▶ _Seçilen yazı_:
________________________________________

Dün akşam İKSV Salon’da, 2 saatlik sure aralığında,
Londra’nın tüm hava şartlarına maruz kalmamızı sağlayan bir konser vardı:
Daughter.
Hepsi daha 20’lerinde olmasına rağmen hayatın düğmelerini
teker teker çözmüş ve iliklememiz için sanki önümüze sermiş gibi bir
naiflikteki bu 4 insan, tüm sükunetleri ve utangaçlıkları ile, sahnede, içinde
bulunduğumuz durumun vehametini kavramamızı sağladı; hepimiz acı çekiyoruz!
Gözlerine kadar uzanan kakülleri ve her şarkıdan sonra kopan
alkışla daha çok utanan ve kırılganlaşan Elena Tonra, gitarını çello yayıyla
her çalışında lenflerimizin çekilmesine sebep olan Igor Haefeli ve davulun her
santimetre karesinden bir kalp atışı kopartan Remi Aguilella, Salon’un
yarısından fazlası yabancı dinleyicisini Londra’nın yağmuruna, fırtınasına ve
güneşine maruz bıraktı.

________________________________________

▶ _Verilen satırlar_:

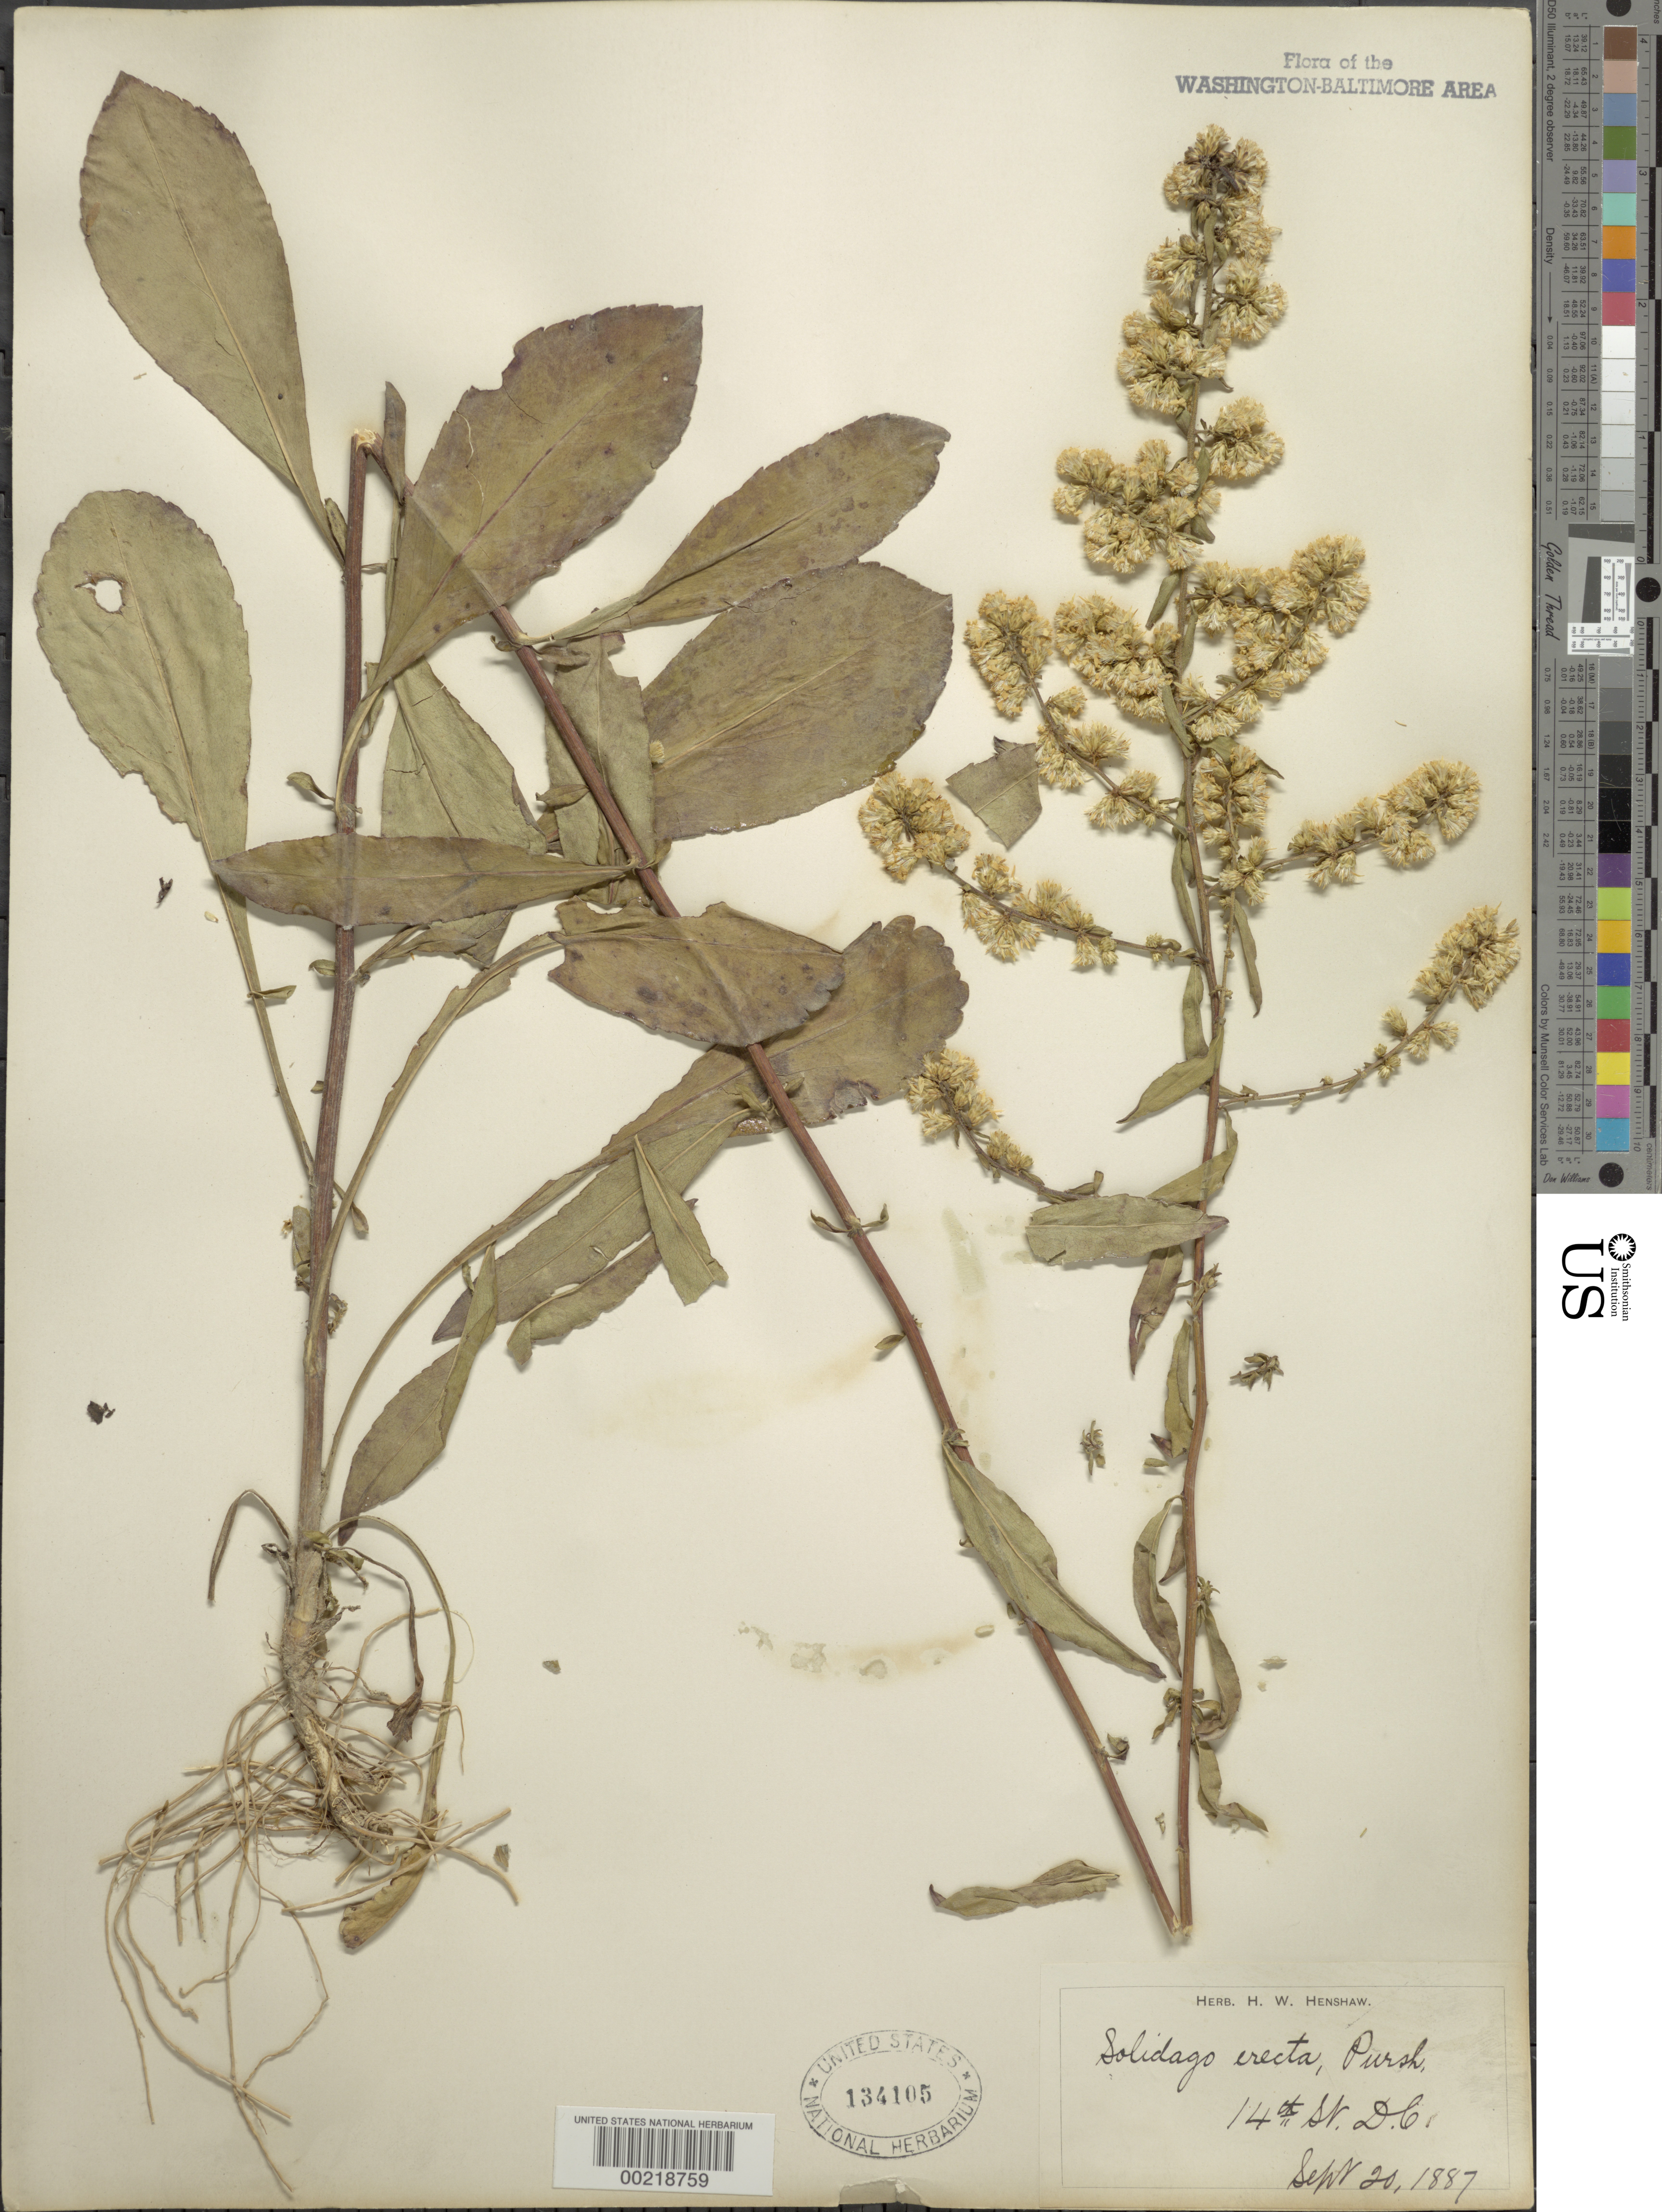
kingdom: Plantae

________________________________________

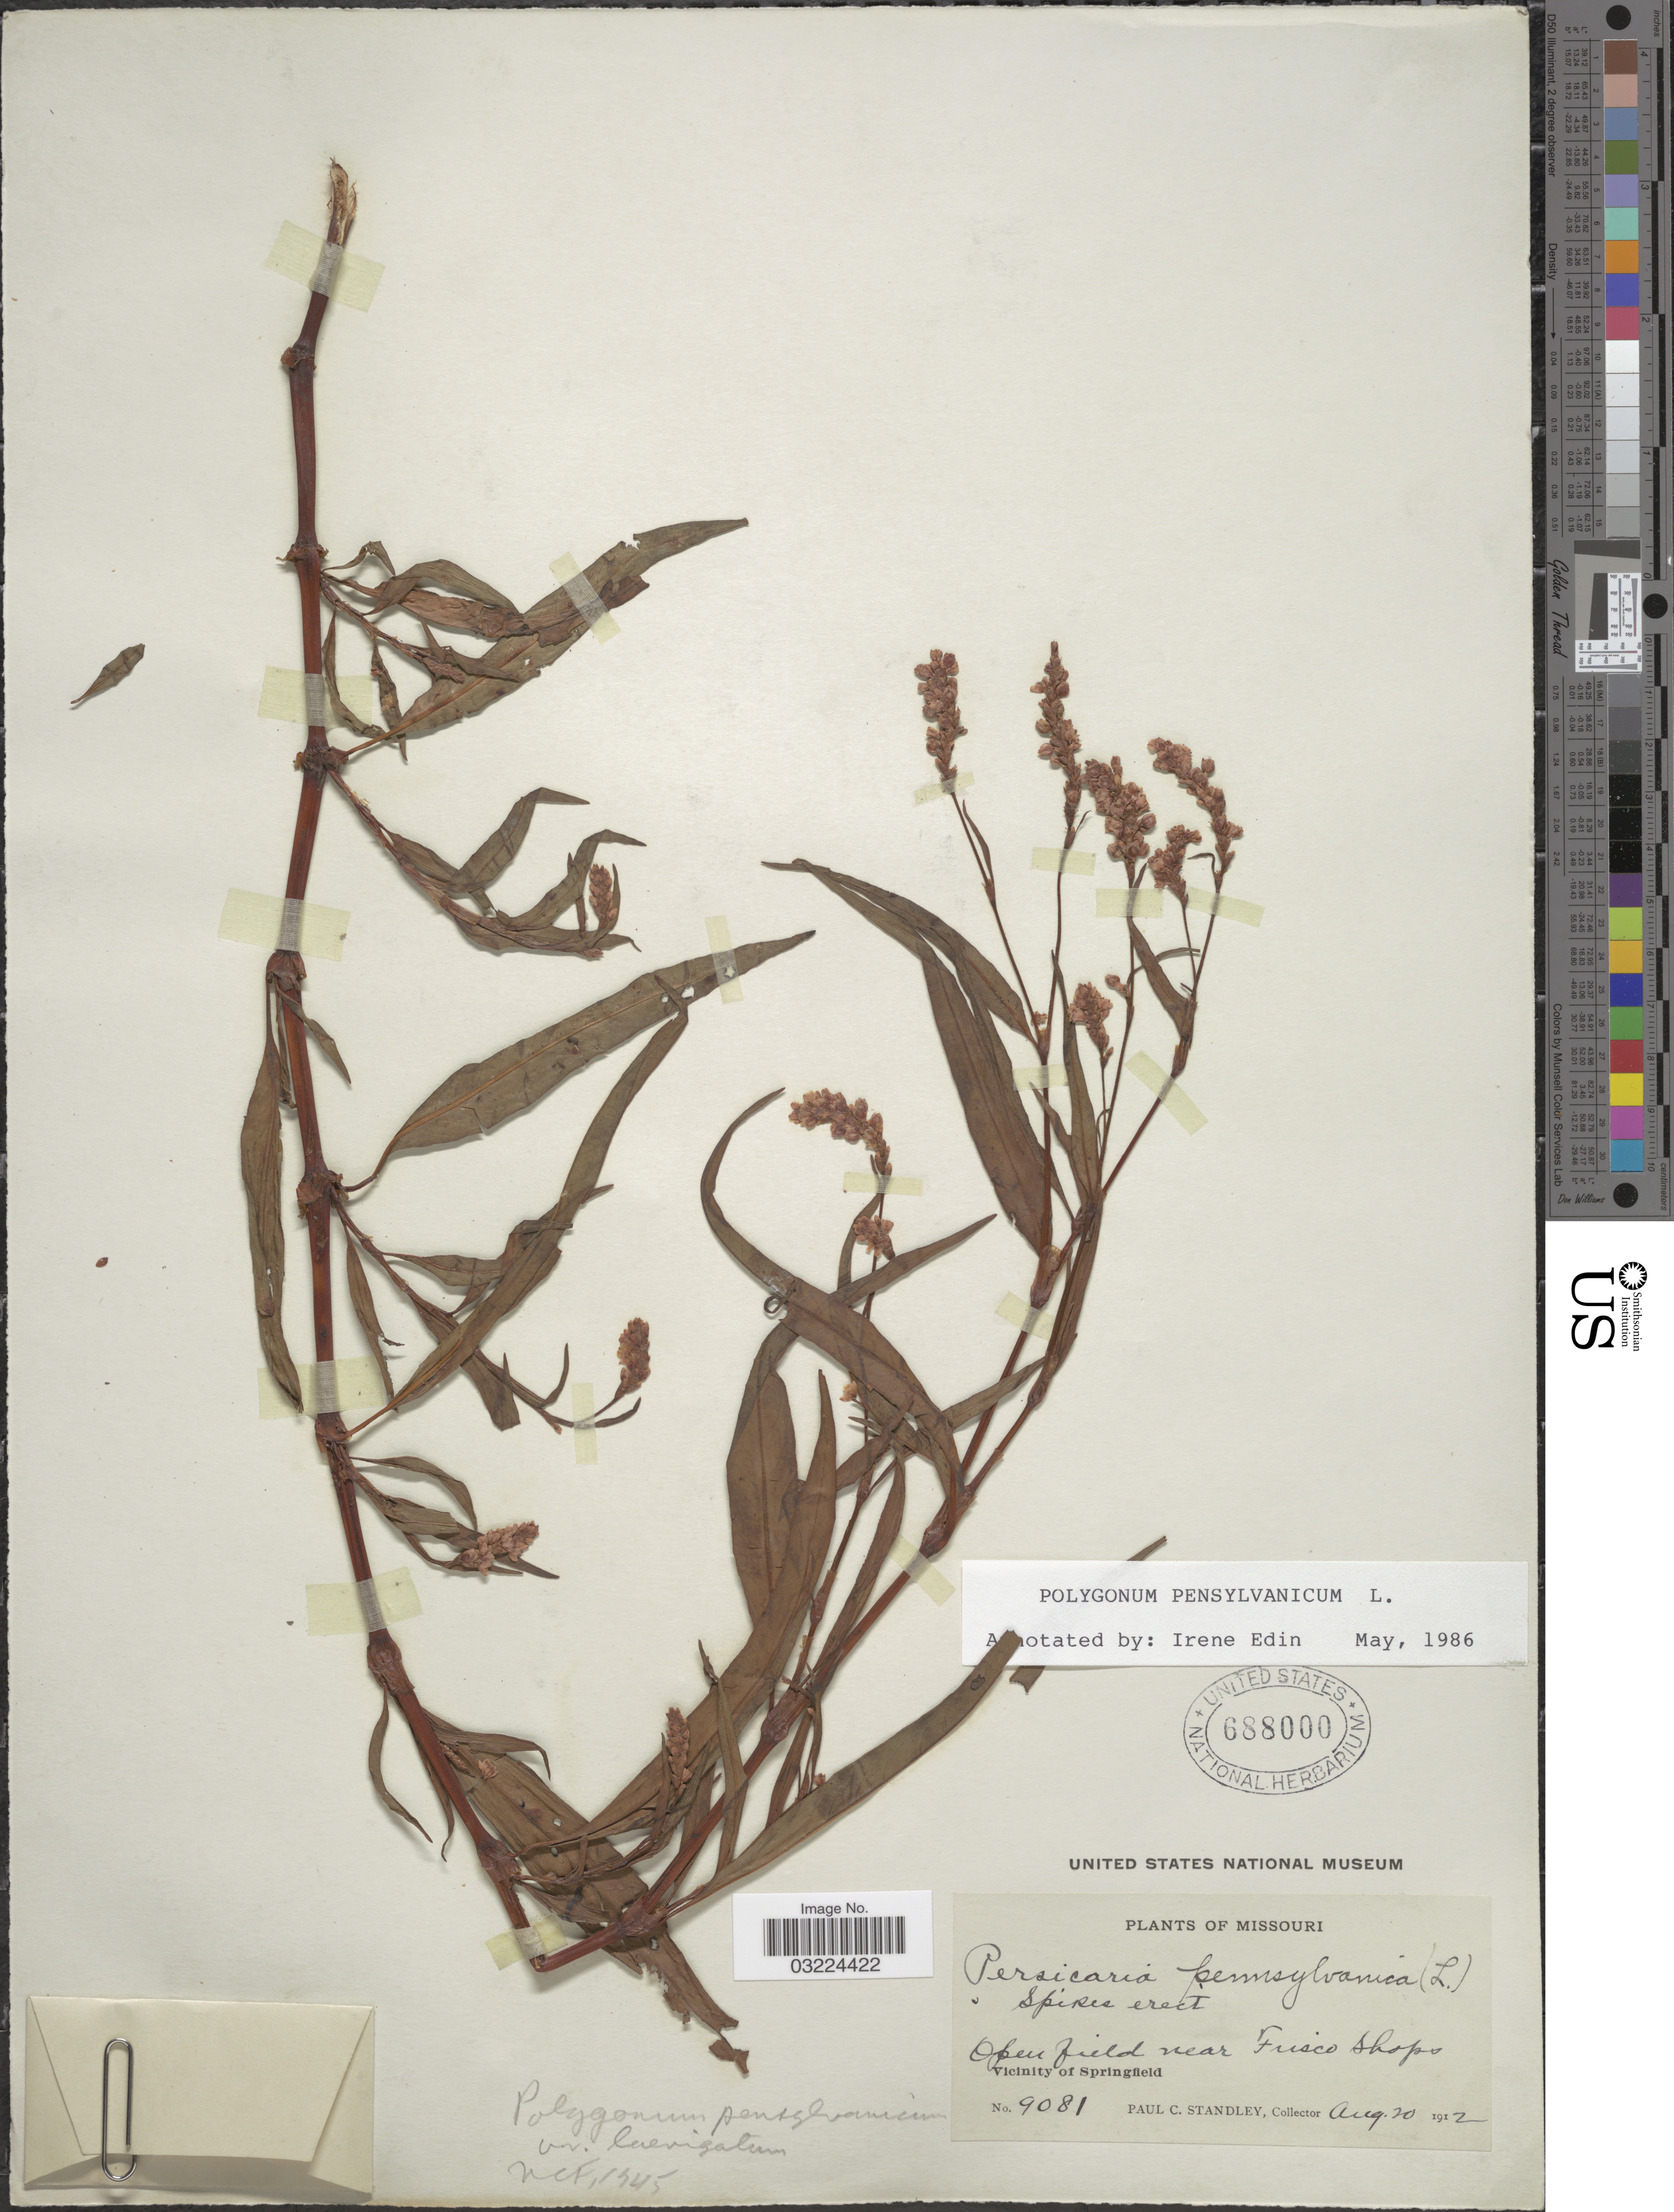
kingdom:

________________________________________

▶ _Yönerge_:
Daughter konserini anlatan yazıyı, son cümlesinden sonra kaldığı yerden sürdürün. Satırlar başka bir kaynaktan alındı.

▶ _Doğru cevap_:
Hala nefes alabilen, hala kanayabilen ve hala sevebilen
insanları şanslı sayan bizler, evimizin yolunu bulmak için sarhoş olmayı ve
ormanın derinliklerinde kaybolmayı göze alıyoruz. Gençliğimizi yad edip, bir
daha asla o günlere dönemeyeceğimizi bildiğimizden mütevellit, Daughter’ın
ardında bıraktığı ayak izlerini takip ediyoruz.
Ve, tabii ki, Salon’dan çıktığımızda yağmur yağmaya
başlıyor.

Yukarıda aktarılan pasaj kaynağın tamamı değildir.